**Requests**
a: Answer these questions using the state machine discussion:
(i) According to Rick C, what are asynchronous inputs always buffered through to make them synchronous?
(ii) What do many people call simple Mealy FSMs, according to Jeroen Belleman?
(iii) How many entries does the lookup table of "the ultimate state machine" have?
b: Rewrite the part of the state machine discussion that opens with "We do lots of" and closes with "in most code.", swapping "programmer" for "developer".
c: Carry the discussion of Mealy and Moore state machines forward from its final line.

**Source passage**
On Thu, 15 Aug 2019 13:10:39 +0200, Jeroen Belleman
<jeroen@nospam.please> wrote:

On 2019-08-14 23:38, Rick C wrote:
I was in another discussion on FSM because of a research paper that
used the two terms. I've never liked the Mealy machine because the
state diagram (a directed graph) doesn't properly describe the
asynchronous nature of the outputs. It shows and output changing as
part of the state transition, but in reality the output is a
combinational circuit of inputs and state which can change without a
corresponding change in state.

In the real world nearly all logic is actually sequential. If the
inputs to a FSM are async, then the machine can go haywire if the
inputs change too close to the clock edge. A race condition in the
circuit can cause some state FFs to change and others not resulting
in wrong states at best and invalid states at worst. So async inputs
are always buffered through FFs to prevent this making then
synchronous.

The result is virtually all FSMs are actually Moore or a combination
of the two where the outputs are a registered version of what you
would get from a Mealy FSM.

When done in software, virtually every design is Moore since there is
no opportunity for outputs to change other than when the code is run
(equivalent to a clock edge). There is no such thing as a Mealy FSM
in software without greatly complicating your code.

Anyone here who even thinks about FSM in terms of Mealy and Moore?


I like to design in simple Mealy FSMs from time to time.
Many people see them as 'hairball logic' because they don't
understand them. In my view, there is no such thing as a
Mealy FSM in software, period. Everything is necessarily
synchronized to the processor clock.

Jeroen Belleman

We do lots of state machines in FPGAs and in software.

The advantage of using a formal FSM in software is that it centralizes
the logic in a way that looks good on a whiteboard photo, and forces
the programmer to account for all possible states, which seems to be a
novelty in most code.

A state machine is the exact opposite of hairball code.

A careful software FSM design can eliminate the need for an RTOS and
semaphores and blocks and queues and other complicated dangerous
things.

The ultimate state machine has an N bit state word, and a lookup table
in RAM or ROM or a dimensioned integer array, 2^(N+I)entries, of next
states and outputs. That prevents the "next state" logic from becoming
its own hairball.

Of course the I inputs must be synchronized.
 
On 15/08/19 15:20, jlarkin@highlandsniptechnology.com wrote:
On Thu, 15 Aug 2019 13:10:39 +0200, Jeroen Belleman
jeroen@nospam.please> wrote:

On 2019-08-14 23:38, Rick C wrote:
I was in another discussion on FSM because of a research paper that
used the two terms. I've never liked the Mealy machine because the
state diagram (a directed graph) doesn't properly describe the
asynchronous nature of the outputs. It shows and output changing as
part of the state transition, but in reality the output is a
combinational circuit of inputs and state which can change without a
corresponding change in state.

[Collected data entries]
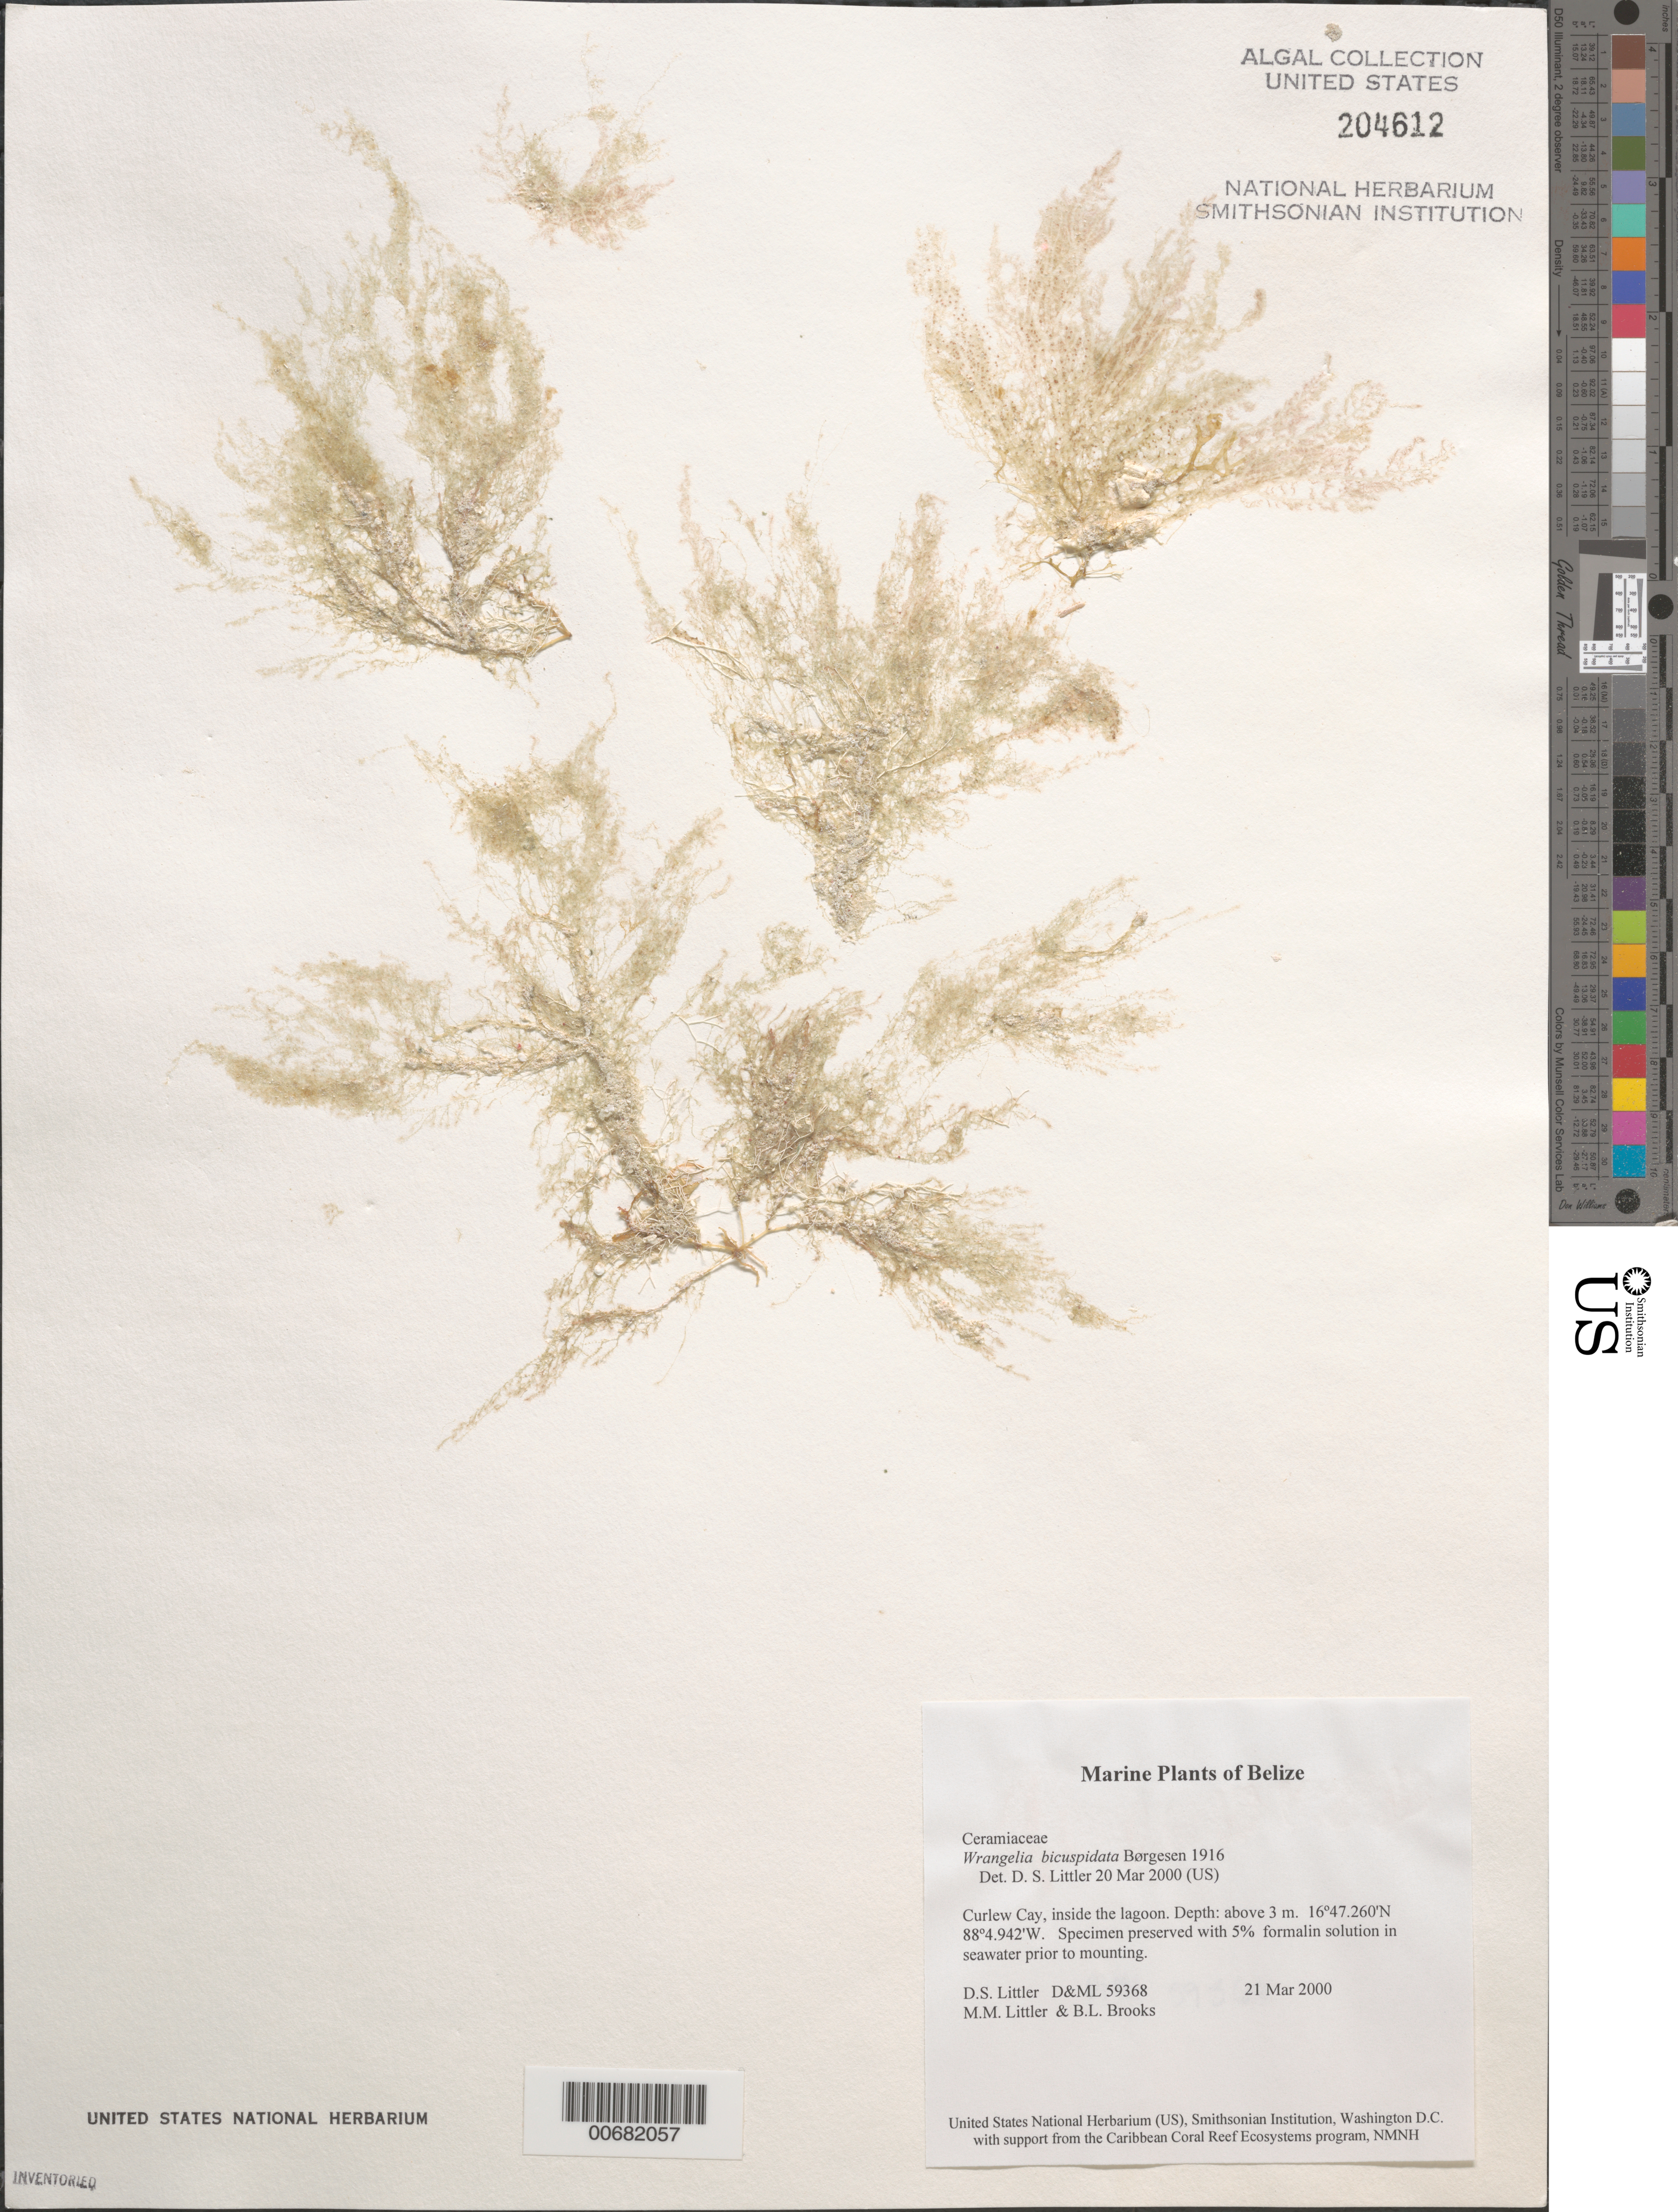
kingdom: Plantae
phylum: Rhodophyta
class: Florideophyceae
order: Ceramiales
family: Wrangeliaceae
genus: Wrangelia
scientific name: Wrangelia bicuspidata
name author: Børgesen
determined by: Littler, D. S.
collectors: D. S. Littler, M. M. Littler & B. Brooks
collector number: D&ML 59368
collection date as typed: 21 Mar 2000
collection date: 2000-03-21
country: Belize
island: Curlew Cay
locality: Inside the lagoon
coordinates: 16 47.260' N, 88 4.942' W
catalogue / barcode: US 204612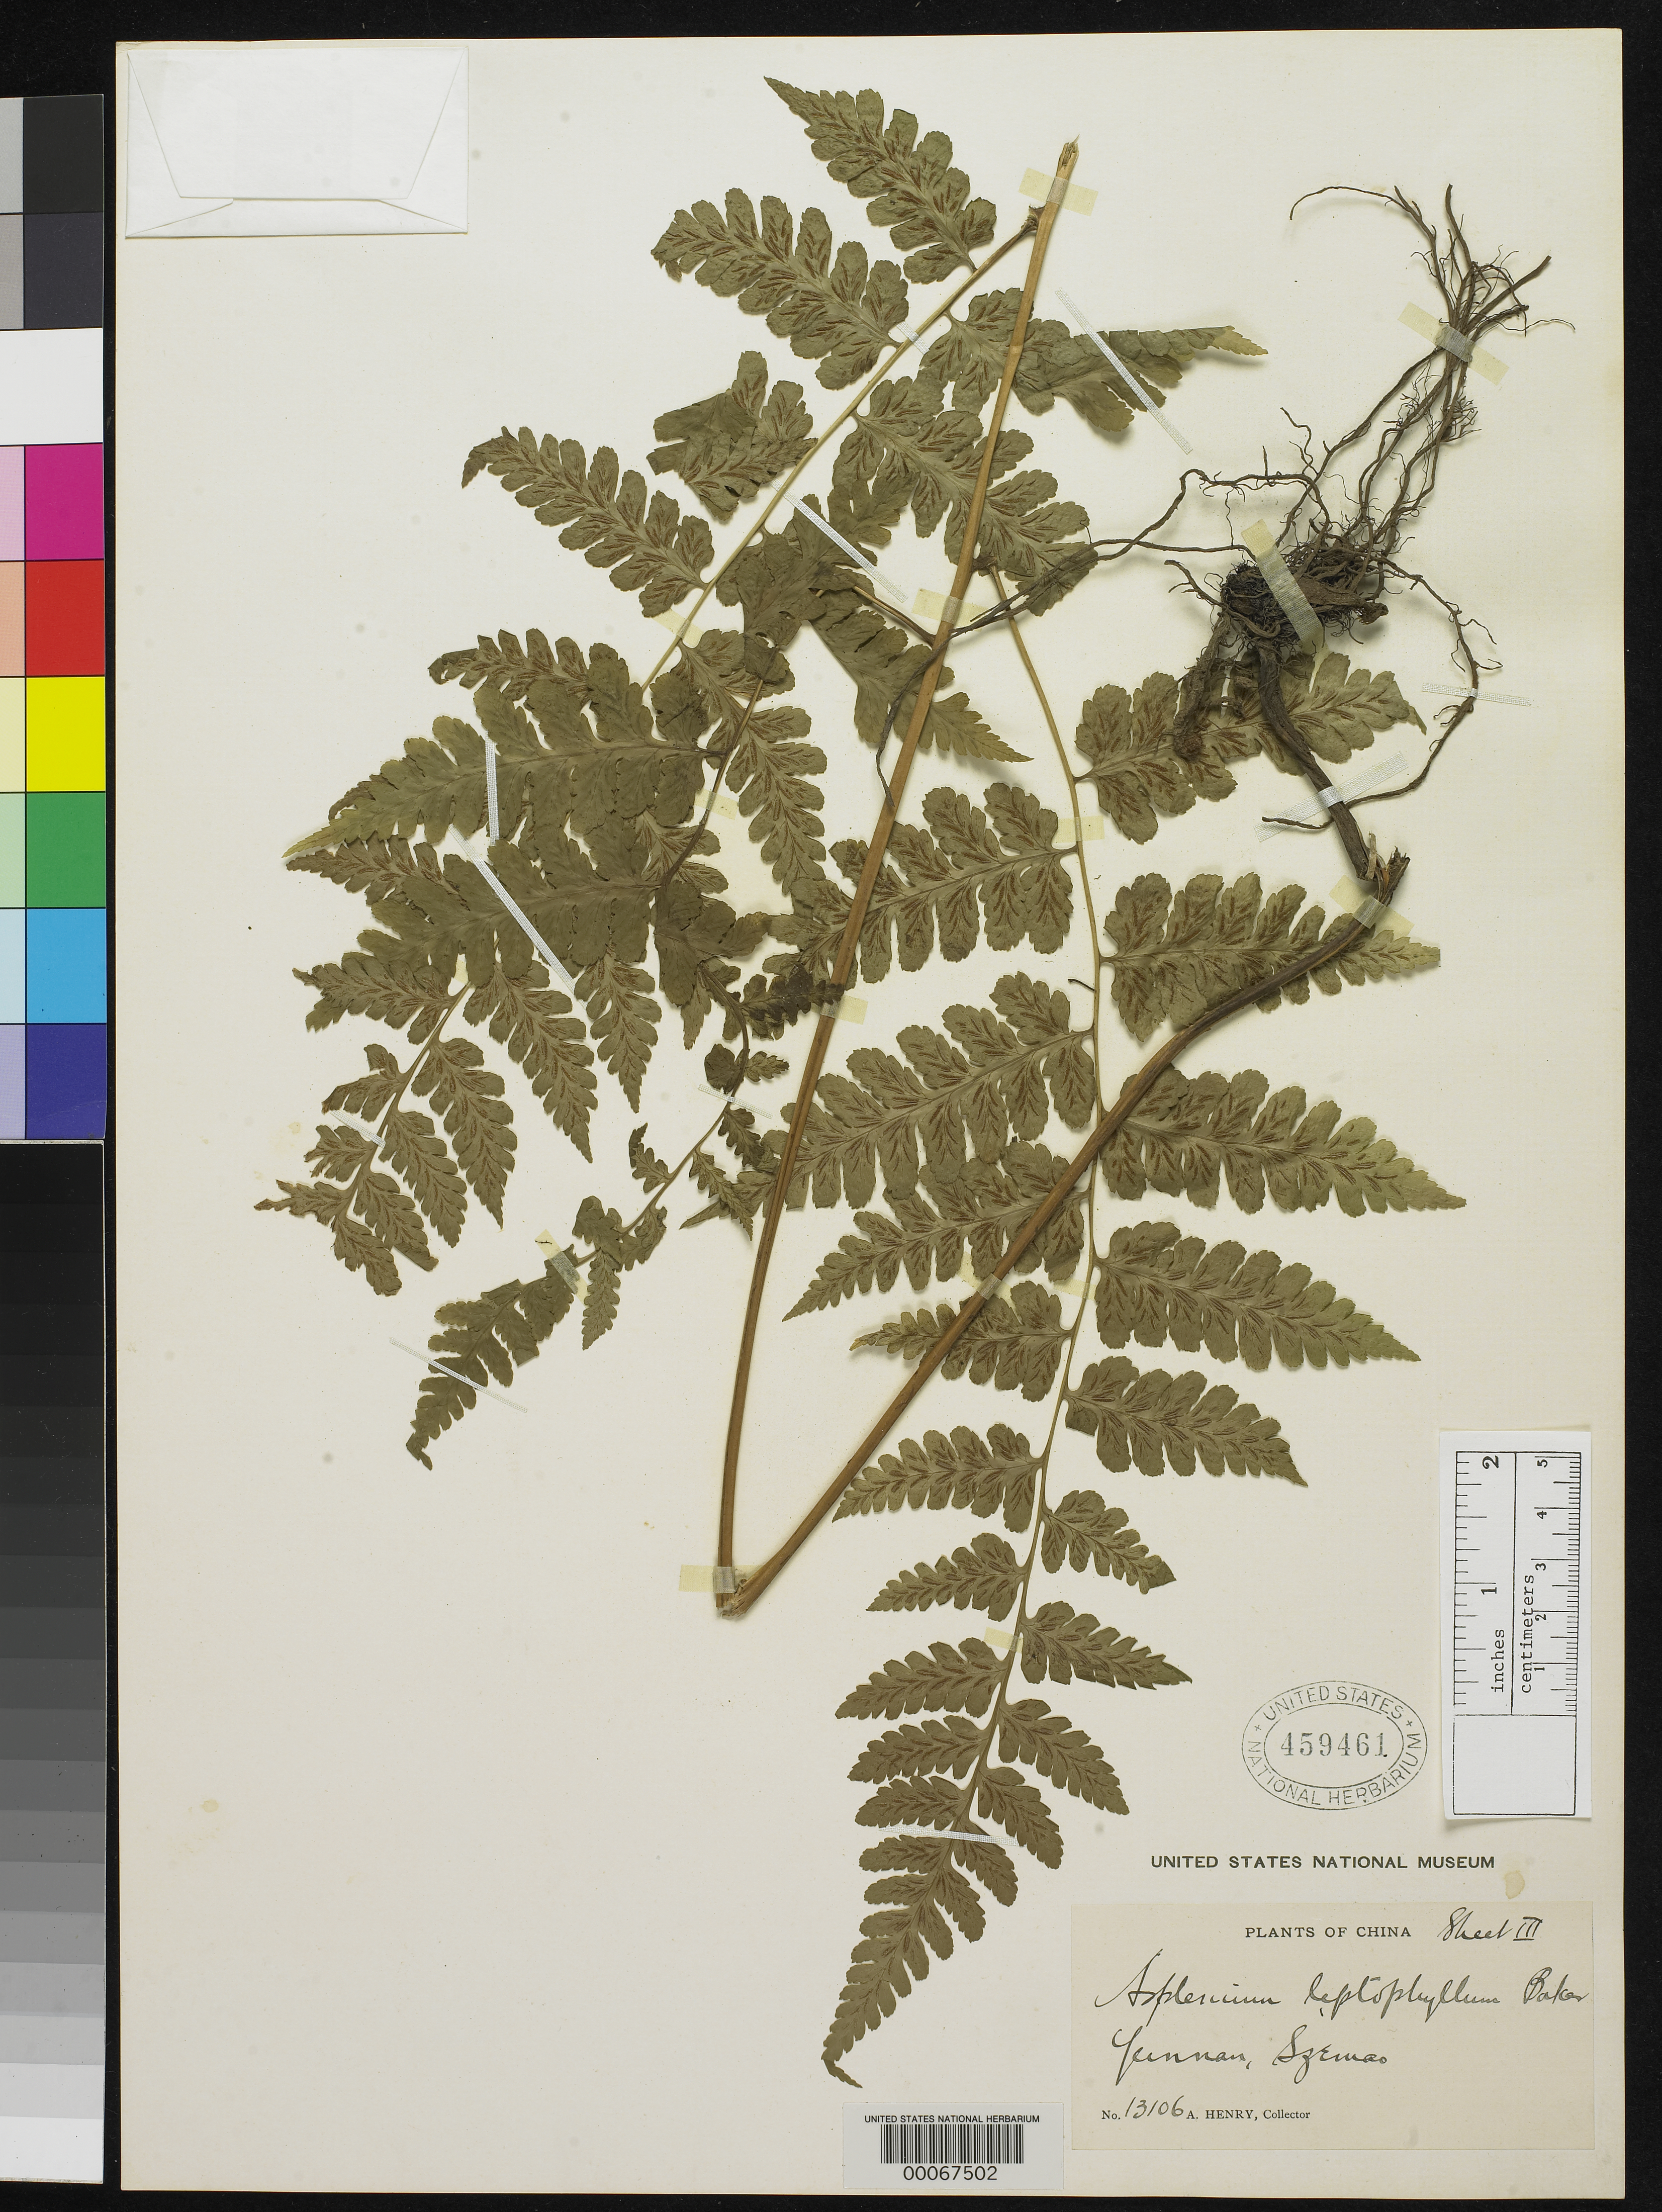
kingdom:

**Outputs by task**
a:
(i) FFs
(ii) 'hairball logic'
(iii) 2^(N+I)

b:
We do lots of state machines in FPGAs and in software.

The advantage of using a formal FSM in software is that it centralizes
the logic in a way that looks good on a whiteboard photo, and forces
the developer to account for all possible states, which seems to be a
novelty in most code.

c:
In the real world nearly all logic is actually sequential. If the
inputs to a FSM are async, then the machine can go haywire if the
inputs change too close to the clock edge. A race condition in the
circuit can cause some state FFs to change and others not resulting
in wrong states at best and invalid states at worst. So async inputs
are always buffered through FFs to prevent this making then
synchronous.

The result is virtually all FSMs are actually Moore or a combination
of the two where the outputs are a registered version of what you
would get from a Mealy FSM.

When done in software, virtually every design is Moore since there is
no opportunity for outputs to change other than when the code is run
(equivalent to a clock edge). There is no such thing as a Mealy FSM
in software without greatly complicating your code.

Anyone here who even thinks about FSM in terms of Mealy and Moore?


I like to design in simple Mealy FSMs from time to time.
Many people see them as 'hairball logic' because they don't
understand them. In my view, there is no such thing as a
Mealy FSM in software, period. Everything is necessarily
synchronized to the processor clock.

Jeroen Belleman

We do lots of state machines in FPGAs and in software.

The advantage of using a formal FSM in software is that it centralizes
the logic in a way that looks good on a whiteboard photo, and forces
the programmer to account for all possible states, which seems to be a
novelty in most code.

A state machine is the exact opposite of hairball code.

Yes indeed.

It pains me that softies tend to think of FSMs as "something
to do with parsing in compilers".


A careful software FSM design can eliminate the need for an RTOS and
semaphores and blocks and queues and other complicated dangerous
things.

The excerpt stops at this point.